§ WORK REQUIRED:
Each line of the entries below that includes "заступа" belongs in your answer.
==== SOURCE RECORDS ====
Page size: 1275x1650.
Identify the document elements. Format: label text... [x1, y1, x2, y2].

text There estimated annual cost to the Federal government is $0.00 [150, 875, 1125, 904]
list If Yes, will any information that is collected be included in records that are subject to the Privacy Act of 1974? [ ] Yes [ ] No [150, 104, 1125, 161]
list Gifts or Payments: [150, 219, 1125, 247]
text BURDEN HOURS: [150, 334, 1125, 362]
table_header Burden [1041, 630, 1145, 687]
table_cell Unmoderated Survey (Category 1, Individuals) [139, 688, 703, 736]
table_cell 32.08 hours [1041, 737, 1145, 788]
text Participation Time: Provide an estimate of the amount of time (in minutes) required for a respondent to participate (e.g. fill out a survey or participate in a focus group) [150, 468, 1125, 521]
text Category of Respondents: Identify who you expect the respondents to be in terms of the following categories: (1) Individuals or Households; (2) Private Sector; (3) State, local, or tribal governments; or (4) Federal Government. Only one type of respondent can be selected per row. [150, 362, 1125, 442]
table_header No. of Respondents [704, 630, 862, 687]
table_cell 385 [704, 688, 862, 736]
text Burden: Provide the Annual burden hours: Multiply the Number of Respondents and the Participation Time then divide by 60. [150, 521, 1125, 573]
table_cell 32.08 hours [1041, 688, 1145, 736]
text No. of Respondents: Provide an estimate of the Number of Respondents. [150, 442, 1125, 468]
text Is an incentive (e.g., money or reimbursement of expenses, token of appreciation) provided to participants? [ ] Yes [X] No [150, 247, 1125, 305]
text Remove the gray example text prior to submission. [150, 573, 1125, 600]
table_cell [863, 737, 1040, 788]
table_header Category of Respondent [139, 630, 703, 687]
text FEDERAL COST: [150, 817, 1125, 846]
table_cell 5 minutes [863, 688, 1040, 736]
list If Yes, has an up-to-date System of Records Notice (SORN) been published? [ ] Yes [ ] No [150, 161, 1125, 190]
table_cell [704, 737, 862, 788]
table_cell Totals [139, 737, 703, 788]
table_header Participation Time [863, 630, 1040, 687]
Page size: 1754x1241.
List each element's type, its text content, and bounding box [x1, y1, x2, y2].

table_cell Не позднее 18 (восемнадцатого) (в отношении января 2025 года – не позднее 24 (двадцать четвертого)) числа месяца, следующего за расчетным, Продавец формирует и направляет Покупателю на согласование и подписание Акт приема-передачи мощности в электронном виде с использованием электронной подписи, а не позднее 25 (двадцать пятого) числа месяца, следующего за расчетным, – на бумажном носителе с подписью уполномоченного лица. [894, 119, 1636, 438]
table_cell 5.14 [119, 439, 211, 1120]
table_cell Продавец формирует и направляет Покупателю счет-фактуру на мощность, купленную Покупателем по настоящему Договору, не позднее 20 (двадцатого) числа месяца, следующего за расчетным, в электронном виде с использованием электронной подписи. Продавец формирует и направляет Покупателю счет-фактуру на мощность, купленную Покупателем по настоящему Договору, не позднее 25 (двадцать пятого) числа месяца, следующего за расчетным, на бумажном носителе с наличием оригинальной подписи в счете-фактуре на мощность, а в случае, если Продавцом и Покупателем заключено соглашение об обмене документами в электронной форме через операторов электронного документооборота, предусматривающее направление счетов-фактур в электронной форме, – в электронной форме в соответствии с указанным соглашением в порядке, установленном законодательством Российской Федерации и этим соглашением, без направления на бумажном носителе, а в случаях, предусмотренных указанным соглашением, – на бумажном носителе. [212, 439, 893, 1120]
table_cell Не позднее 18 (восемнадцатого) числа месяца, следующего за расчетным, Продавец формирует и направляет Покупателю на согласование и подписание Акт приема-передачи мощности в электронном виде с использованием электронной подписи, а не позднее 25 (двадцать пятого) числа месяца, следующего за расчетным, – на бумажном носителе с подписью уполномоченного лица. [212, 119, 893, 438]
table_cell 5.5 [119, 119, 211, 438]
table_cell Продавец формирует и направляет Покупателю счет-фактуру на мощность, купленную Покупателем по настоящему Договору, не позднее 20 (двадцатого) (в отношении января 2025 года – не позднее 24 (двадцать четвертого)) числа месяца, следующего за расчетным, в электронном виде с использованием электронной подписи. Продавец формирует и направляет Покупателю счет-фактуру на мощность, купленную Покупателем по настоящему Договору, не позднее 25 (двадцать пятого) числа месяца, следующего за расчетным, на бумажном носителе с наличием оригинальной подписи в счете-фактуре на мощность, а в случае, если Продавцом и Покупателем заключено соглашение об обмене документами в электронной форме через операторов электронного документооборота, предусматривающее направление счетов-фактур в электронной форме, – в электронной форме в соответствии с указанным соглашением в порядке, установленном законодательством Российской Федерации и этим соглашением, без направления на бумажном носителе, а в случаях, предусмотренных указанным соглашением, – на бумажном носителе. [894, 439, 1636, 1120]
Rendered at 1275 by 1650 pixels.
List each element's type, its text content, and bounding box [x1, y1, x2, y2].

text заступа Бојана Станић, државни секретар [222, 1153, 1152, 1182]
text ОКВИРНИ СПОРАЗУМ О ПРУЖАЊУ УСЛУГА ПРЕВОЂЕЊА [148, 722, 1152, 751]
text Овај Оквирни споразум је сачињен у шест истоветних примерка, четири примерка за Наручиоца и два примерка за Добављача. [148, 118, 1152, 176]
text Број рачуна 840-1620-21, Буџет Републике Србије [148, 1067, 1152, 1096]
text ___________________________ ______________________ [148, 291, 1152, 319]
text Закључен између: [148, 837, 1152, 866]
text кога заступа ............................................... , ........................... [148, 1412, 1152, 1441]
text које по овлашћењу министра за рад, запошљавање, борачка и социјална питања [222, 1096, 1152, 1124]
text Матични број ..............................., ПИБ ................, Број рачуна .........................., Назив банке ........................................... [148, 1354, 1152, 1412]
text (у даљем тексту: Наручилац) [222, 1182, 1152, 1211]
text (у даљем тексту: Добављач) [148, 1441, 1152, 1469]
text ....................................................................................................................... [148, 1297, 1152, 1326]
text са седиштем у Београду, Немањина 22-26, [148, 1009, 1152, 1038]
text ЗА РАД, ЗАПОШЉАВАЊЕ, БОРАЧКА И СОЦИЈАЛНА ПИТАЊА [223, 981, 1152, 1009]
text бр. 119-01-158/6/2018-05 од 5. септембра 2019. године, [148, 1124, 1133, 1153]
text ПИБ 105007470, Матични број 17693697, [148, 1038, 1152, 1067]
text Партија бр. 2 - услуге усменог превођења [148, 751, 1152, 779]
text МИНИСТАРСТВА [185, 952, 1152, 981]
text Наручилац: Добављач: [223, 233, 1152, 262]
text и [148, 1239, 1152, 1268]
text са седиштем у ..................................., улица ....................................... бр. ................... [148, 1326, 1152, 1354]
====
§ TASK SOLUTION:
text заступа Бојана Станић, државни секретар [222, 1153, 1152, 1182]
text кога заступа ............................................... , ........................... [148, 1412, 1152, 1441]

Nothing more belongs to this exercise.